FPGARelated.com
Forums

Is this phase accumulator trick well-known???

Started by Jonathan Bromley February 8, 2009
Jonathan Bromley wrote:

> hi comp.arch.fpga, > (accidentally posted to comp.lang.vhdl > a few moments ago- sorry)
> The question - repeated after the explanation - > is: here's what I think is a nifty trick; has > anyone seen it, or been aware of it, before? > I can't believe it's really new.
As far as I know, the usual system is to use a power of two modulus and supply enough bits to get the required accuracy. It is then easy to take the top bit as a (close enough to) 50% duty cycle clock.
> I have been messing around with baud rate generators > and suchlike - creating a pulse that's active for > one clock period at some required repetition rate - > and wanted to try a phase accumulator technique > instead of a simple divider. That makes it far > easier to specify the frequency - it's simply the > phase-delta input value - and easily allows for > non-integral divide ratios, at the cost of one > master clock period of jitter.
> The phase-accumulator produces pulses with a > repetition rate of > Fc * M / N > where Fc is the master clock, M is the phase delta > and N is the counter's modulus. However, to get > the huge convenience of specifying M as the required > frequency, I must make N be equal to the frequency > of Fc, and this is unlikely to be an exact power of 2. > So the phase accumulator works like this:
> on every clock pulse... > if (acc < 0) then > add := acc + N; > output_pulse <= '1'; > else > output_pulse <= '0'; > end if; > acc := acc - M; -- unconditionally
> This is fine, but it means that on the "wrap-around" > clock cycle I must add either N-M to the accumulator; > if either M or N are variable, that costs me another > adder.

**Complete the following:**
#1 Copy out part of the phase accumulator thread, starting at the words "Started by Jonathan" and stopping after "moments ago- sorry)".
#2 According to the phase accumulator thread, what is the cost of using a phase accumulator instead of a simple divider?
#3 Carry on the phase accumulator thread from the point where it stops.

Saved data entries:
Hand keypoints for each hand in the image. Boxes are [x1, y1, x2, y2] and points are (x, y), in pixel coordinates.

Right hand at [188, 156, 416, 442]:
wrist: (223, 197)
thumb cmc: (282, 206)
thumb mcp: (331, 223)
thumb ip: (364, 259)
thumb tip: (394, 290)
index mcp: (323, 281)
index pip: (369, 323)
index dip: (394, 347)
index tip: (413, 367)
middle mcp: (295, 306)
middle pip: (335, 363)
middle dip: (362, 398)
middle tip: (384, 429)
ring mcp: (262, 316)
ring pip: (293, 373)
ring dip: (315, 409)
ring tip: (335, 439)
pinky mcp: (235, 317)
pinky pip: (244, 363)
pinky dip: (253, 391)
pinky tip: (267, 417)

--

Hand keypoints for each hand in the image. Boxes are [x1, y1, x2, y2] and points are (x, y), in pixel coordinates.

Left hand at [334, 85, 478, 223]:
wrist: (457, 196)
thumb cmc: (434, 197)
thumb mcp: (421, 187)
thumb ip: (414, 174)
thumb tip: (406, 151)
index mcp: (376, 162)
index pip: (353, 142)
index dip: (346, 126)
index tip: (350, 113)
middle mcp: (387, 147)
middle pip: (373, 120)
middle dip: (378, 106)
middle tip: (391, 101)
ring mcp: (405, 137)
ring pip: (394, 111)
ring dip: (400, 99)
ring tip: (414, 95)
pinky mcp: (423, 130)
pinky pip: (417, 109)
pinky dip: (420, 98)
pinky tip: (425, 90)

**Responses for each task:**
#1
Started by Jonathan Bromley February 8, 2009
Jonathan Bromley wrote:

> hi comp.arch.fpga, > (accidentally posted to comp.lang.vhdl > a few moments ago- sorry)

#2 One master clock period of jitter.

#3
Adders are pretty cheap in FPGAs. It would take some work to see if your method is a net savings.
> Today I came up with an intriguing (to me) alternative: > on the wrap-around cycle, add N to the accumulator; > on the immediately subsequent cycle, add (-2M); on > all other cycles, add (-M). This is of course rather > easy to do since 2M is just a left shift. A few > trial synthesis runs convinced me that it will give > measurably better performance than the two-adder > version. VHDL code is appended for anyone who wants > to play.
It seems to me that needs an additional MUX to save an adder. In 4LUT logic, I believe that is pretty close to the same in CLBs.
> My question is: has this trick been published anywhere? > Or is it something that "those skilled in the art" > already know about? I haven't seen it before, but that > simply means I probably haven't looked hard enough.
There are a large number of tricks that have been used over the years to make computer arithmetic faster. Many of those tricks aren't as effective in FPGA logic, so new ones will have to be developed. -- glen
"kadhiem_ayob" <kadhiem_ayob@yahoo.co.uk> wrote:

>Hi Jonathan, > >I can't quite get your idea (You may have mistyped M,N) > >This is what I do for phase accummulator(modulus not power of 2), >e.g. modulus = 1600, increment = 869 >------------------------------ >if(modulo_adder < 1600)then > modulo_adder <= modulo_adder + 869; > overflow <= '0'; >else > modulo_adder <= modulo_adder + 869 - 1600; > overflow <= '1'; >end if; >-------------------------------
Where the 869 or 1600 are variable your code requires two adders and a 2 way mux. Jonathan's code avoids adding the increment on overflow cycles and makes up by adding double the increment in the cycle following overflow. That requires 1 adder and a 3 way mux. It won't work when the increment is more than half the modulus. Well known trick or not I have no idea. --
Jonathan Bromley wrote:

> It simulates correctly too, although of course it needs to > be wrapped in something that provides a signal to connect > to its unconstrained input port.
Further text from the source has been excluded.